▶ **What you need to do**: Please give back word for word the lines below, from the first one through the one with "A completely localized keyboard".

(Saved entries)

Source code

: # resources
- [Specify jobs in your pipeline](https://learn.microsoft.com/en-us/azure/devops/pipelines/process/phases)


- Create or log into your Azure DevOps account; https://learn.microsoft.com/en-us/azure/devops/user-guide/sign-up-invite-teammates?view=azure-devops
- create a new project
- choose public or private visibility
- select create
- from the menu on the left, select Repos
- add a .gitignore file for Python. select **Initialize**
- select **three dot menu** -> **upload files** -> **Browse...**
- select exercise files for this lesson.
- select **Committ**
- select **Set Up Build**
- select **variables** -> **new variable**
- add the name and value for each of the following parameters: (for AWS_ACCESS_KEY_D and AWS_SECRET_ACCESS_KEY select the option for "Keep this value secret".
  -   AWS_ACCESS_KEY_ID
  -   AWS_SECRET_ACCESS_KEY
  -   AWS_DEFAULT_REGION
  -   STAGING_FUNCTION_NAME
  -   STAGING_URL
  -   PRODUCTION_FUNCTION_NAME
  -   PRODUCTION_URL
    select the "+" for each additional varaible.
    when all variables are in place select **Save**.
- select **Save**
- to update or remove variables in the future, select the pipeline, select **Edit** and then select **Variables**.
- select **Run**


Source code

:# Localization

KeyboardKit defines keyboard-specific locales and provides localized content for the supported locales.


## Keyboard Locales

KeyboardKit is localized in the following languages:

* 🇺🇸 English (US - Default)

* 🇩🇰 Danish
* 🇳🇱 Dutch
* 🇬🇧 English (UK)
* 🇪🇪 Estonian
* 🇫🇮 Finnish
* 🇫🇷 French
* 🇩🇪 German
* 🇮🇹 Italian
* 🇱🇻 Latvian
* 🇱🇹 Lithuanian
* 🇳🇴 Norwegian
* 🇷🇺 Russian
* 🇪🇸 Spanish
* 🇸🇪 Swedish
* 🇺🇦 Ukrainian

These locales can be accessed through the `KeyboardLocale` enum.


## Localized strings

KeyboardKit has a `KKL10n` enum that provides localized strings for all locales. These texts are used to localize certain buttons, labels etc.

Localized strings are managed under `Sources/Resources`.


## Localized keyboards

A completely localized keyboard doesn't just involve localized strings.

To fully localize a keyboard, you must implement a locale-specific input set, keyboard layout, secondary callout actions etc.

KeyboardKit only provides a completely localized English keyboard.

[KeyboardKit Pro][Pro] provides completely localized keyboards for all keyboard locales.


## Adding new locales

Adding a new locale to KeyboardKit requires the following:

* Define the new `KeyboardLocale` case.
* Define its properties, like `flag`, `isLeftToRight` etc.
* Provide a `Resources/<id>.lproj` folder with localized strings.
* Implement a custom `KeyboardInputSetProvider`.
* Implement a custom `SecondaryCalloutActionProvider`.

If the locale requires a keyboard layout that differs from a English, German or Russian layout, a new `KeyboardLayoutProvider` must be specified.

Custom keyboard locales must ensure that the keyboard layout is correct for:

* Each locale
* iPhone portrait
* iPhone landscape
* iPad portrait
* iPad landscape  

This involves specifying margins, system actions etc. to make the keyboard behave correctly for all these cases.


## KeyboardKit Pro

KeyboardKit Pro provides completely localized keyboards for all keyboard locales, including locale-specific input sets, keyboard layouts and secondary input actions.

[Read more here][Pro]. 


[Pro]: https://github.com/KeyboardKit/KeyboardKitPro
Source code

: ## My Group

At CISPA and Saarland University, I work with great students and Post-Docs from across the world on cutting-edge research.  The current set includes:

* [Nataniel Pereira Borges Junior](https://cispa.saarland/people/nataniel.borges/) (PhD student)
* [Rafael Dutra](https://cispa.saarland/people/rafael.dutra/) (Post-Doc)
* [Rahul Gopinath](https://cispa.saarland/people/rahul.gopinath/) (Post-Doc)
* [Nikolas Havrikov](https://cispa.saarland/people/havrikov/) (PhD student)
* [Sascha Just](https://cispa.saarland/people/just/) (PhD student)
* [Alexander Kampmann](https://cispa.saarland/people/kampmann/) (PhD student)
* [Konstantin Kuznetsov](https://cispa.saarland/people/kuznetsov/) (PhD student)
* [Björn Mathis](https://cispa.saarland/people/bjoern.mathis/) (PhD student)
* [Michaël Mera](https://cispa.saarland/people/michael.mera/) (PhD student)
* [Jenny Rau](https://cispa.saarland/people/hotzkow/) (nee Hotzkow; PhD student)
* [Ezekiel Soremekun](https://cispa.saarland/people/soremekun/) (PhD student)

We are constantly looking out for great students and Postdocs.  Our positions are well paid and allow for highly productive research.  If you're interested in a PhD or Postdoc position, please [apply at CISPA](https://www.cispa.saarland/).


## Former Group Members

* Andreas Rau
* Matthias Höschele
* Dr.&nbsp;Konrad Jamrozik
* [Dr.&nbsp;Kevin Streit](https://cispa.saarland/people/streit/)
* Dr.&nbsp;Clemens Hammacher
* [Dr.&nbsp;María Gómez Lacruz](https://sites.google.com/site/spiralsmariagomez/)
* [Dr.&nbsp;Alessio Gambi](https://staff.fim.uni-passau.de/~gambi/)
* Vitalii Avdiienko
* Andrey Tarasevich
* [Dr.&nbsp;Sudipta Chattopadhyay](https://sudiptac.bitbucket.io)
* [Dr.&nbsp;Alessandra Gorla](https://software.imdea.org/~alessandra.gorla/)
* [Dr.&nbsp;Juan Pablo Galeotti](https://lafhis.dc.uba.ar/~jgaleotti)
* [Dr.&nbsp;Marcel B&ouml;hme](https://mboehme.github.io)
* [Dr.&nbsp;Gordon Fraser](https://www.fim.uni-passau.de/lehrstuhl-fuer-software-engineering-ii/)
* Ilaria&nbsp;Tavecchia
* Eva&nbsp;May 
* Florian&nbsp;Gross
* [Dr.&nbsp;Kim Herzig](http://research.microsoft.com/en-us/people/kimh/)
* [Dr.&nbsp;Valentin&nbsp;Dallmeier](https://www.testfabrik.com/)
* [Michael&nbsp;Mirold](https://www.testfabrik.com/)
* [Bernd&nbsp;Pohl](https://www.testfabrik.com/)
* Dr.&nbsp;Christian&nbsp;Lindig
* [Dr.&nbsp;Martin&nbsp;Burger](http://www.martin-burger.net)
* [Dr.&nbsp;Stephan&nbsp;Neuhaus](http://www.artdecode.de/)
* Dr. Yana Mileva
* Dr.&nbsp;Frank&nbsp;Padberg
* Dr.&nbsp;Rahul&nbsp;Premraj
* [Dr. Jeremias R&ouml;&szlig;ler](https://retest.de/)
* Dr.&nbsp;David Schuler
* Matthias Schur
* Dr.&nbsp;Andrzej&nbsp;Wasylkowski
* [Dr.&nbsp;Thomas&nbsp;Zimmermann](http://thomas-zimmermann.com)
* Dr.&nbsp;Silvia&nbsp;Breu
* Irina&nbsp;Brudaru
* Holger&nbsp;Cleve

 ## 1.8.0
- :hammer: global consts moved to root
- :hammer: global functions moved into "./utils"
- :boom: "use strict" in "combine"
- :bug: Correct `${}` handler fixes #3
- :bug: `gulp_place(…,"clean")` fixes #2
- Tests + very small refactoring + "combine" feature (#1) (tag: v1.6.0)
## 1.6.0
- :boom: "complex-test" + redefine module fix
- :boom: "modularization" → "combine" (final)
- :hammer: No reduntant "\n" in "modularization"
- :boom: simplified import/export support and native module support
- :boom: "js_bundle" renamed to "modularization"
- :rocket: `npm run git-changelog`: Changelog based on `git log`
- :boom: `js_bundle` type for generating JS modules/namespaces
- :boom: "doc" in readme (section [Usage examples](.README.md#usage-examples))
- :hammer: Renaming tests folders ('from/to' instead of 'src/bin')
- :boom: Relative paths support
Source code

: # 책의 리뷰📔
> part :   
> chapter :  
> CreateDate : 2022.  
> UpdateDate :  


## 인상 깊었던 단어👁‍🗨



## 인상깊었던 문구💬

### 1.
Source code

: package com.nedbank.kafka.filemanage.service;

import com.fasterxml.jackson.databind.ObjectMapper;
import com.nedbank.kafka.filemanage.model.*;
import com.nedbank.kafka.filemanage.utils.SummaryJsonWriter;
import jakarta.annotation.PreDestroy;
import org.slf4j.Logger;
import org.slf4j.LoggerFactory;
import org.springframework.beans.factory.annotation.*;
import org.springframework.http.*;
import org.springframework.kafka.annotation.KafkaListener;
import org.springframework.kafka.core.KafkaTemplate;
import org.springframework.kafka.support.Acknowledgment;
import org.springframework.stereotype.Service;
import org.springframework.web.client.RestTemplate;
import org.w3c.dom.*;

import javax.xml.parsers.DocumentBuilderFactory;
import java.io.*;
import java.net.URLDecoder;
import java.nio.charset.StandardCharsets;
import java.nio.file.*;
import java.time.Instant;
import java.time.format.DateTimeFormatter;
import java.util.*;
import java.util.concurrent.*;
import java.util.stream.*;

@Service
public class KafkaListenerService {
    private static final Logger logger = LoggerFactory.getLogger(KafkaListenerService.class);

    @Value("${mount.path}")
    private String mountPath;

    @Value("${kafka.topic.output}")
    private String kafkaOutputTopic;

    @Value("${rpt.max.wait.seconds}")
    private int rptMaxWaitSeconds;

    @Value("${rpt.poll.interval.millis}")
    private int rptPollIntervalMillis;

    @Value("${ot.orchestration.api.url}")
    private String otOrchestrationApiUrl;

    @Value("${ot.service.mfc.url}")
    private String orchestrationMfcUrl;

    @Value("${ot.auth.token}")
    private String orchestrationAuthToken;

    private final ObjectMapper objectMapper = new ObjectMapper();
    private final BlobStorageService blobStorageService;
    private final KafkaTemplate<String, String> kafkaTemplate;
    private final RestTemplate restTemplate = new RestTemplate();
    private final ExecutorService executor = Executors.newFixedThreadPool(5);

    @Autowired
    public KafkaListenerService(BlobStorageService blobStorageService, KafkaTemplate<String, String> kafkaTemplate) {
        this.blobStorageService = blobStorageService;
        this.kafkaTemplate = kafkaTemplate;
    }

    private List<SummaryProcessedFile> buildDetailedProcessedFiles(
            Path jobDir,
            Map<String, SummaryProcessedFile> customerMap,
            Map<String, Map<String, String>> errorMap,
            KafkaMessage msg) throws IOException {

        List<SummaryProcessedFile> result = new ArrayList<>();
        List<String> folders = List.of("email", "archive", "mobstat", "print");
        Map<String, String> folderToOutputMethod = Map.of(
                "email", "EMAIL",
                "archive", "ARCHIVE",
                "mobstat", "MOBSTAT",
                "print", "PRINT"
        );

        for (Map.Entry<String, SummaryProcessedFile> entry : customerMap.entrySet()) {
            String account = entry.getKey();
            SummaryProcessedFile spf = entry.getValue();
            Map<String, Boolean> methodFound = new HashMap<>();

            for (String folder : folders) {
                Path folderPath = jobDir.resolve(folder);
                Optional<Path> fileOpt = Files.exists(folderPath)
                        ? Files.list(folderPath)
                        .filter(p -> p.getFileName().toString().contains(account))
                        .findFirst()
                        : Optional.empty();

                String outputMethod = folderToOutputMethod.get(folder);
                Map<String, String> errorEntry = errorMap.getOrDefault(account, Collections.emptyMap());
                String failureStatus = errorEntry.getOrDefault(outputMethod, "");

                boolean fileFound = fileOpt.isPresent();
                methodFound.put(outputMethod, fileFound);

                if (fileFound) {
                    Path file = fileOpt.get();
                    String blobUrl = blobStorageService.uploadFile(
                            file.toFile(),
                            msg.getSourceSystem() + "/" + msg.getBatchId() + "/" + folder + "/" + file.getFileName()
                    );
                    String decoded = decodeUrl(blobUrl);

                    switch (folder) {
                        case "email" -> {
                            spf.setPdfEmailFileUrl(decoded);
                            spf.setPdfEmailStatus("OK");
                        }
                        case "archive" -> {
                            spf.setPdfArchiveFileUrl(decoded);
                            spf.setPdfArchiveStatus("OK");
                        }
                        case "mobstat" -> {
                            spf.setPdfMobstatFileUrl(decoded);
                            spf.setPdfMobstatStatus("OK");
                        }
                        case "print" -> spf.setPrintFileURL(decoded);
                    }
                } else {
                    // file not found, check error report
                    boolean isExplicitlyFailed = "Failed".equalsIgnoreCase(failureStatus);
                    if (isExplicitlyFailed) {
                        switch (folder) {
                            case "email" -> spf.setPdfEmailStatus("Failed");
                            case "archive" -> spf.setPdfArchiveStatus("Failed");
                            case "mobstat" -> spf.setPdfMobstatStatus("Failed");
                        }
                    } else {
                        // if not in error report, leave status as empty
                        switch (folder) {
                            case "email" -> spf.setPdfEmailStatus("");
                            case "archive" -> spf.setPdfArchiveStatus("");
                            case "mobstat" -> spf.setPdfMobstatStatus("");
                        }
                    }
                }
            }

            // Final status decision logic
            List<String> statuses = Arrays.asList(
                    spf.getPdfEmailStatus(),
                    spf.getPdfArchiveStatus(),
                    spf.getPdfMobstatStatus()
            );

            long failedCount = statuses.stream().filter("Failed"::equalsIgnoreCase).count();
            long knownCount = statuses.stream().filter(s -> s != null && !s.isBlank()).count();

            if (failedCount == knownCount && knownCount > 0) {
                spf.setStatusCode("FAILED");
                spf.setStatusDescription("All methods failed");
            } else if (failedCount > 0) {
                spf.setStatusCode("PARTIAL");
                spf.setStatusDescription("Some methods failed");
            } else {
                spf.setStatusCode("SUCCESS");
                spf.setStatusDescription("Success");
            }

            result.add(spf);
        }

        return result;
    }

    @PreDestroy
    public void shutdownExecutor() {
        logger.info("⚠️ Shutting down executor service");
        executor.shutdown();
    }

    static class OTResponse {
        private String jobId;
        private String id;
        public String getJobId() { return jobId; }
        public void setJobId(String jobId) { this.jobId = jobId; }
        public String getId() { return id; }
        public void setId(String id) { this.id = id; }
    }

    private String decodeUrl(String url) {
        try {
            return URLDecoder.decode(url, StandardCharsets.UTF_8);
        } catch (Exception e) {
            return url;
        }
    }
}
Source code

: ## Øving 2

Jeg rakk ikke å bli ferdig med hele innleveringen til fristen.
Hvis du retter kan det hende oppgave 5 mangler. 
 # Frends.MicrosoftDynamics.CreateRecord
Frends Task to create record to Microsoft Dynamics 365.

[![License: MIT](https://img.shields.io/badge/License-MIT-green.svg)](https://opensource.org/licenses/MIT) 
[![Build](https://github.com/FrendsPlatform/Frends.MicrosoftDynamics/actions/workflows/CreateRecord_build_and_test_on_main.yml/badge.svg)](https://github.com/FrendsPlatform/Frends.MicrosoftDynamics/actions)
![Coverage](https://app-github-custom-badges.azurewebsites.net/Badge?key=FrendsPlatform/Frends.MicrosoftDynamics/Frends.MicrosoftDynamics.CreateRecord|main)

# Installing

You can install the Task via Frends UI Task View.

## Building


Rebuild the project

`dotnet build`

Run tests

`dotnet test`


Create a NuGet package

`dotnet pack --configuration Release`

▶ **Written answer**:
Source code

: # resources
- [Specify jobs in your pipeline](https://learn.microsoft.com/en-us/azure/devops/pipelines/process/phases)


- Create or log into your Azure DevOps account; https://learn.microsoft.com/en-us/azure/devops/user-guide/sign-up-invite-teammates?view=azure-devops
- create a new project
- choose public or private visibility
- select create
- from the menu on the left, select Repos
- add a .gitignore file for Python. select **Initialize**
- select **three dot menu** -> **upload files** -> **Browse...**
- select exercise files for this lesson.
- select **Committ**
- select **Set Up Build**
- select **variables** -> **new variable**
- add the name and value for each of the following parameters: (for AWS_ACCESS_KEY_D and AWS_SECRET_ACCESS_KEY select the option for "Keep this value secret".
  -   AWS_ACCESS_KEY_ID
  -   AWS_SECRET_ACCESS_KEY
  -   AWS_DEFAULT_REGION
  -   STAGING_FUNCTION_NAME
  -   STAGING_URL
  -   PRODUCTION_FUNCTION_NAME
  -   PRODUCTION_URL
    select the "+" for each additional varaible.
    when all variables are in place select **Save**.
- select **Save**
- to update or remove variables in the future, select the pipeline, select **Edit** and then select **Variables**.
- select **Run**


Source code

:# Localization

KeyboardKit defines keyboard-specific locales and provides localized content for the supported locales.


## Keyboard Locales

KeyboardKit is localized in the following languages:

* 🇺🇸 English (US - Default)

* 🇩🇰 Danish
* 🇳🇱 Dutch
* 🇬🇧 English (UK)
* 🇪🇪 Estonian
* 🇫🇮 Finnish
* 🇫🇷 French
* 🇩🇪 German
* 🇮🇹 Italian
* 🇱🇻 Latvian
* 🇱🇹 Lithuanian
* 🇳🇴 Norwegian
* 🇷🇺 Russian
* 🇪🇸 Spanish
* 🇸🇪 Swedish
* 🇺🇦 Ukrainian

These locales can be accessed through the `KeyboardLocale` enum.


## Localized strings

KeyboardKit has a `KKL10n` enum that provides localized strings for all locales. These texts are used to localize certain buttons, labels etc.

Localized strings are managed under `Sources/Resources`.


## Localized keyboards

A completely localized keyboard doesn't just involve localized strings.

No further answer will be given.